PROBLEM STATEMENT – Pictures stay out of the copy. Retype exactly the lines below from the one with "Travels to venue" through the one with "Safety Shoes".

DATA FOR THIS EXERCISE –
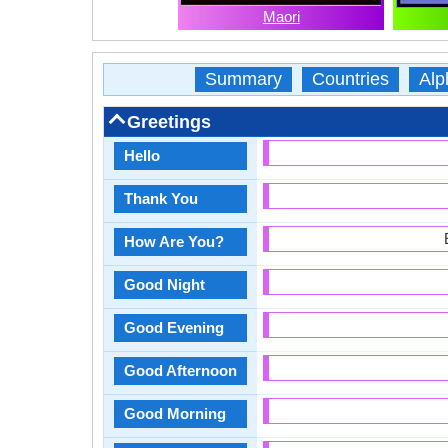
Maori
Summary
Countries
Alp
Greetings
Hello
Thank You
How Are You?
Good Night
Good Evening
Good Afternoon
Good Morning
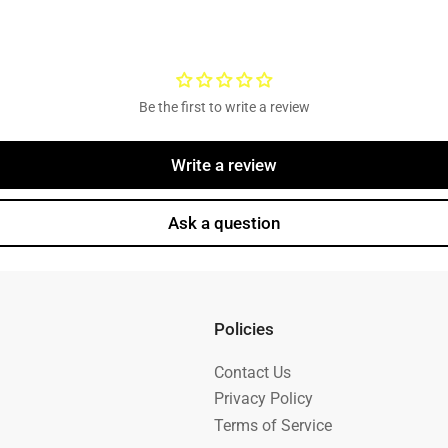
Be the first to write a review
Write a review
Ask a question
Policies
Contact Us
Privacy Policy
Terms of Service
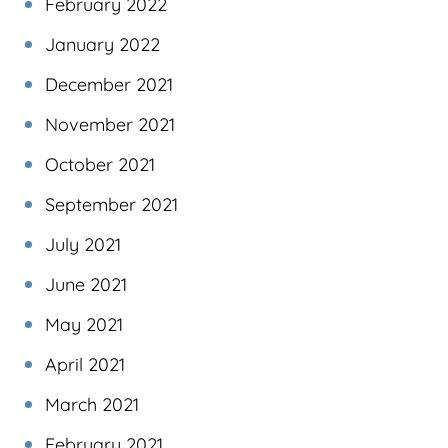
February 2022
January 2022
December 2021
November 2021
October 2021
September 2021
July 2021
June 2021
May 2021
April 2021
March 2021
February 2021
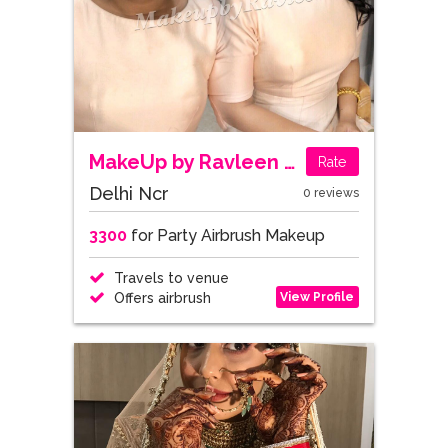
MakeUp by Ravleen Kaur
Rate
Delhi Ncr
0 reviews
3300
for Party Airbrush Makeup
Travels to venue
View Profile
Offers airbrush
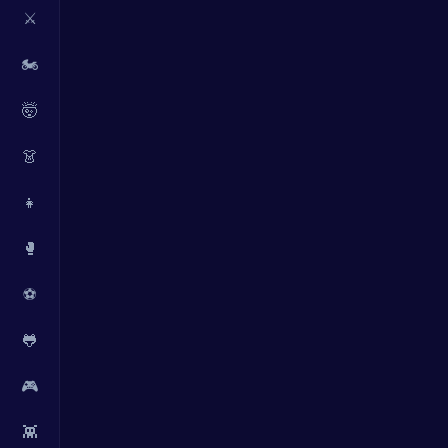
⚔️
🏍️
🤯
👗
👧
🥊
⚽
🐸
🎮
👾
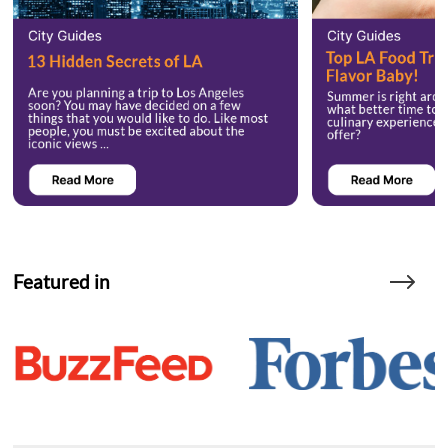
Featured in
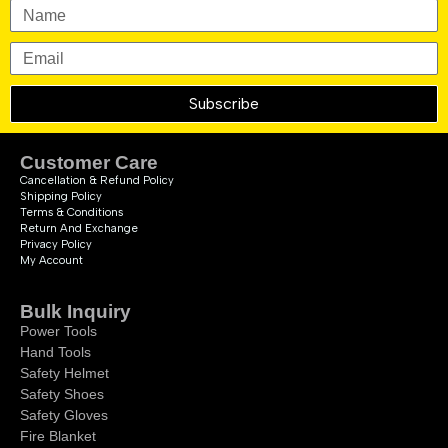
Subscribe
Customer Care
Cancellation & Refund Policy
Shipping Policy
Terms & Conditions
Return And Exchange
Privacy Policy
My Account
Bulk Inquiry
Power Tools
Hand Tools
Safety Helmet
Safety Shoes
Safety Gloves
Fire Blanket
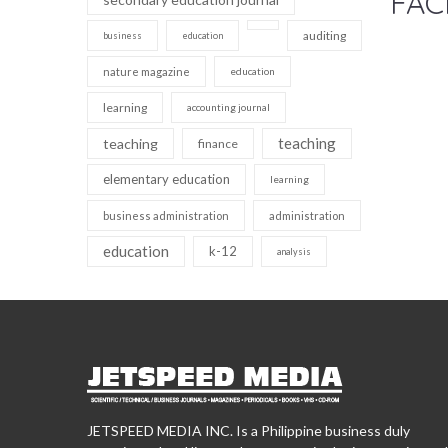
FAC
auditing
business
education
nature magazine
education
learning
accounting journal
teaching
teaching
finance
elementary education
learning
business administration
administration
education
k-12
analysis
JETSPEED MEDIA INC. Is a Philippine business duly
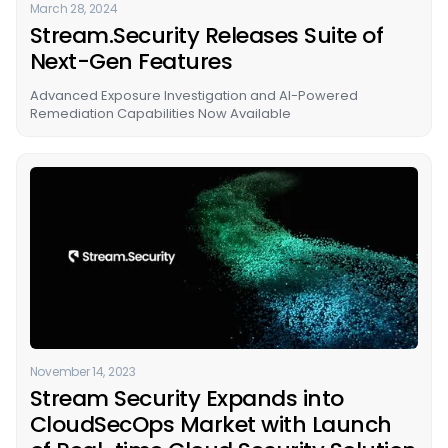
March 28, 2024
Stream.Security Releases Suite of
Next-Gen Features
Advanced Exposure Investigation and AI-Powered
Remediation Capabilities Now Available
November 14, 2023
Stream Security Expands into
CloudSecOps Market with Launch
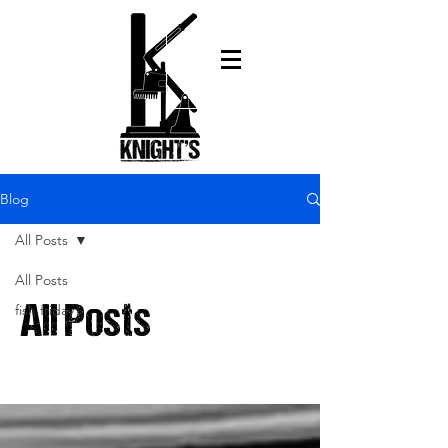
Blog
All Posts
All Posts
fish friday
All Posts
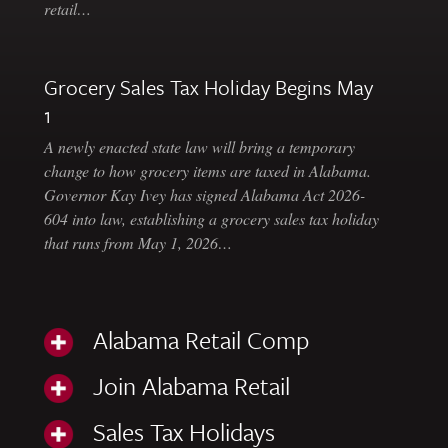
retail…
Grocery Sales Tax Holiday Begins May
1
A newly enacted state law will bring a temporary
change to how grocery items are taxed in Alabama.
Governor Kay Ivey has signed Alabama Act 2026-
604 into law, establishing a grocery sales tax holiday
that runs from May 1, 2026…
Alabama Retail Comp
Join Alabama Retail
Sales Tax Holidays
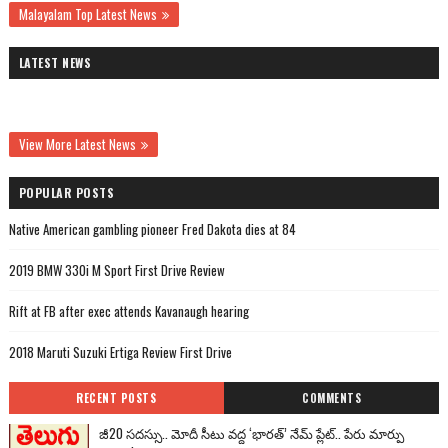
Malayalam Top Latest News
LATEST NEWS
View More Latest News
POPULAR POSTS
Native American gambling pioneer Fred Dakota dies at 84
2019 BMW 330i M Sport First Drive Review
Rift at FB after exec attends Kavanaugh hearing
2018 Maruti Suzuki Ertiga Review First Drive
RECENT POSTS
COMMENTS
జీ20 సదస్సు.. మోదీ సీటు వద్ద ‘భారత్’ నేమ్ ప్లేట్‌.. పేరు మార్పు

RESPONSE BOX –
Travels to venue
View Profile
Offers airbrush
⚔️
🏍️
🤯
👗
👧
🥊
⚽
🐸
🎮
👾
Featured in
Subscribe
Customer Care
Cancellation & Refund Policy
Shipping Policy
Terms & Conditions
Return And Exchange
Privacy Policy
My Account
Bulk Inquiry
Power Tools
Hand Tools
Safety Helmet
Safety Shoes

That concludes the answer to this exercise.